Assigned task: Keep the pictures out of your copy. Transcribe the records below exactly.

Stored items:
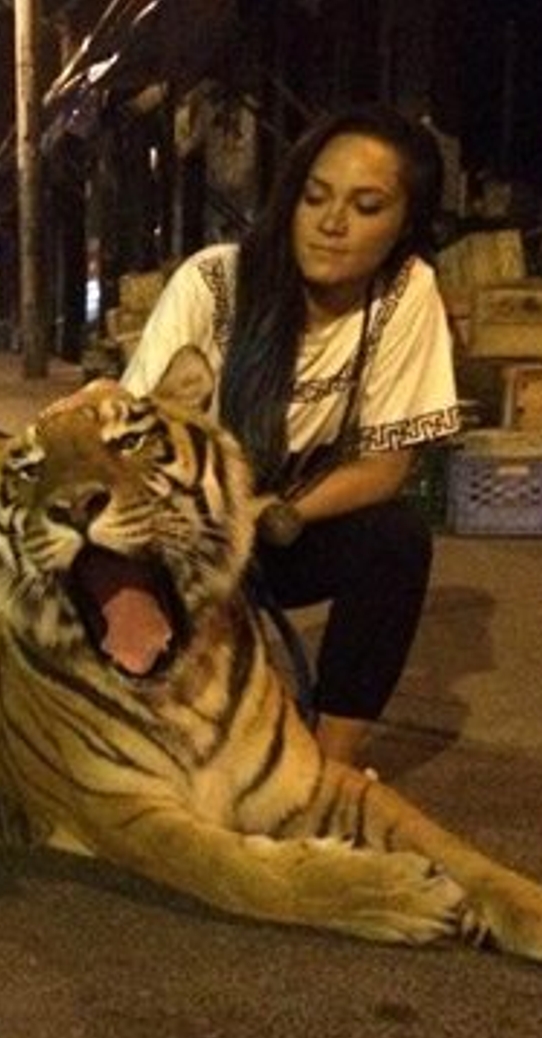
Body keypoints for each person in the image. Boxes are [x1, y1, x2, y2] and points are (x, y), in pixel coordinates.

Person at [121, 103, 462, 767]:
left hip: (274, 528)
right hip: (174, 534)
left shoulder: (406, 293)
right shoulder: (214, 283)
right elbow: (135, 441)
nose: (332, 224)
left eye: (367, 206)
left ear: (406, 225)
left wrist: (279, 513)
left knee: (395, 539)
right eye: (316, 197)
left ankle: (327, 769)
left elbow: (384, 469)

Exercise answer:
Body keypoints for each person in the image. Boxes are [x1, y1, x2, y2] and points are (x, y), in pixel coordinates.

Person at [121, 103, 462, 767]:
left hip: (274, 528)
right hip: (174, 534)
left shoulder: (406, 293)
right shoulder: (214, 283)
right elbow: (135, 441)
nose: (332, 224)
left eye: (367, 206)
left ear: (406, 225)
left wrist: (279, 513)
left knee: (395, 539)
right eye: (316, 197)
left ankle: (327, 769)
left elbow: (384, 469)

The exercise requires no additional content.